Growth, it seems, is coming back.
IDBI Capital framed the financial sector plainly, titling its banking section “Steady credit growth; key focus on MSME stress & NIM.” Anand Rathi went broader, headlining its preview “Growth Revival on the Cards Amid Continued Uncertainty.” Read together, the two views rhyme far more than they clash — and that consensus is worth paying attention to.
Banks: Credit Is Accelerating
Both houses see system credit growth firming up. IDBI Capital pegged it at roughly 12–13% YoY, with an elevated credit-deposit ratio of nearly 83% keeping funding costs sticky and NIMs range-bound as repo-cut transmission slowly filters through lending yields. Anand Rathi sees growth improving to about 13.9% YoY, up from 12.4% in the December quarter, and expects public sector banks to outpace private peers on growth, margins and asset quality. Axis Bank, Federal Bank and City Union Bank surface as preferred names across the two reports.

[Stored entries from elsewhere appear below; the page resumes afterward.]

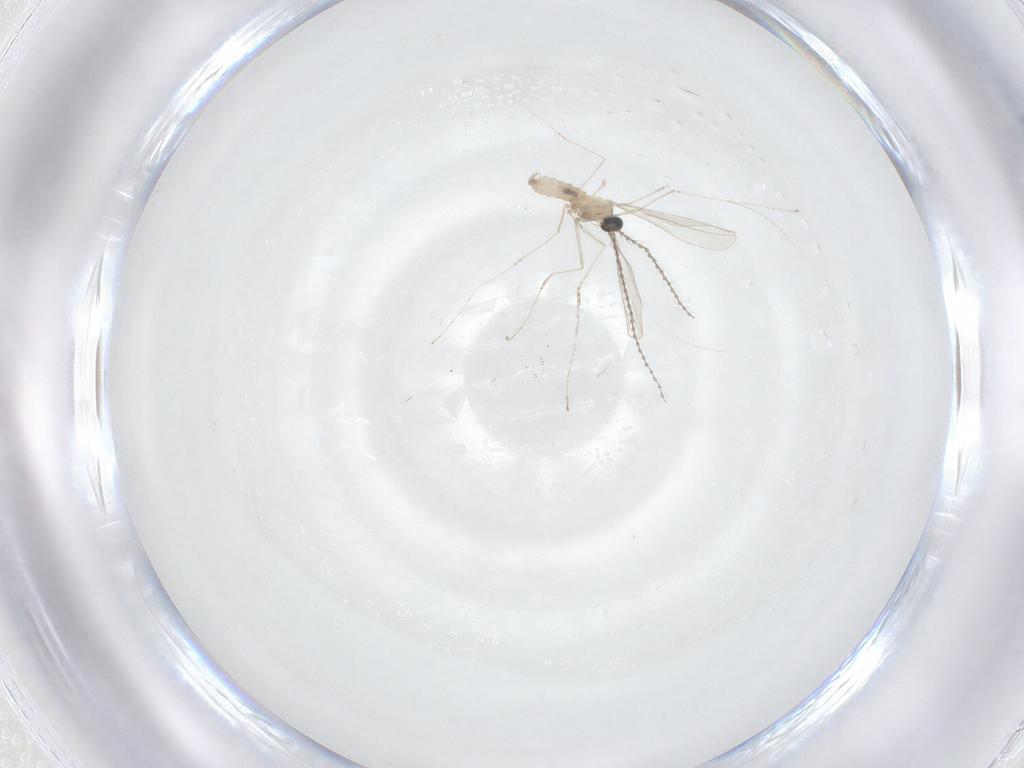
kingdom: Animalia
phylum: Arthropoda
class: Insecta
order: Diptera
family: Cecidomyiidae
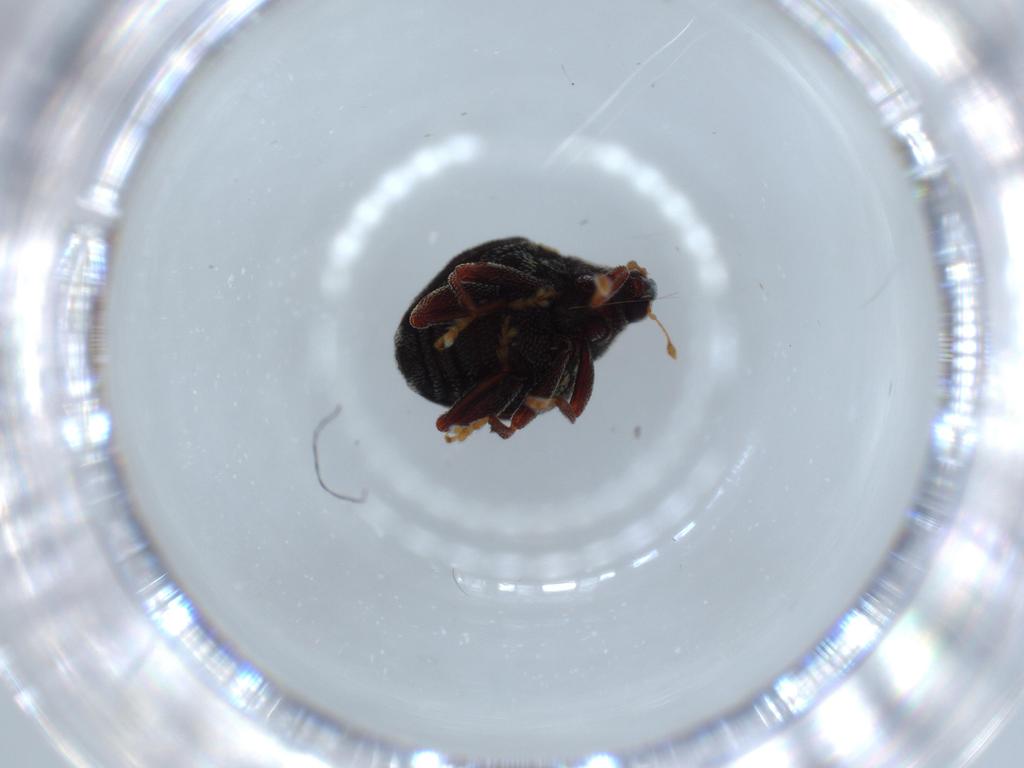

Autos and Consumer: The GST Cut Is Working
Anand Rathi expects a punchy ~23% YoY revenue jump for its auto coverage, led by TVS Motor, Bajaj Auto and Maruti — fuelled by GST cuts, replacement demand, premiumisation and a pickup in infra and mining capex. As Anand Rathi put it, growth was aided by “production numbers, premiumisation, price hikes and early buying before further price hikes.” EBITDA margin stays broadly flat as higher input costs offset lower discounts. Consumer retail is similarly upbeat at ~18% aggregate revenue growth, with value retail and jewellery riding a roughly 79% YoY surge in gold prices.
Metals: Steel Prices Snap Back
Both brokerages flag the same tailwind — domestic HRC prices rebounding around 30% off their December lows toward ₹59,500 a tonne, driving sequential EBITDA-per-tonne expansion despite costlier coking coal. IDBI Capital stays cautious on valuation, noting that “elevated valuations limit the upside potential,” and maintains a Neutral stance on the sector. Anand Rathi is more constructive, with Tata Steel, Lloyds Metals and IMFA among its top picks.
IT: Soft Top Line, Steady Margins
IT is the cautious corner — muted near-term growth, with margins held up by rupee depreciation and cost control. The structural story both houses lean on is AI: a $300–400 billion services market by 2030 that Anand Rathi argues consensus has not yet priced in, positioning scaled Indian IT players as the execution and governance layer for enterprise AI.
The Common Thread: The War in the Price
Chemicals, aviation, hotels, infrastructure and FMCG all carry the same asterisk — the West Asia conflict. Anand Rathi captured it crisply for chemicals under the heading “Navigating the Fault Lines” — a steady January-February, a disrupted March, and a fuller cost flow-through expected only in Q1FY27. IDBI Capital echoed the logistical drag across capital goods and specialty chemicals, repeatedly noting the Middle East crisis as a swing factor.
Demand is genuinely reviving across autos, banks, building materials and retail. But the war-driven cost wave is largely a next-quarter problem. Q4FY26, for now, is the calm before that test — strong on demand, with the real margin reckoning still ahead.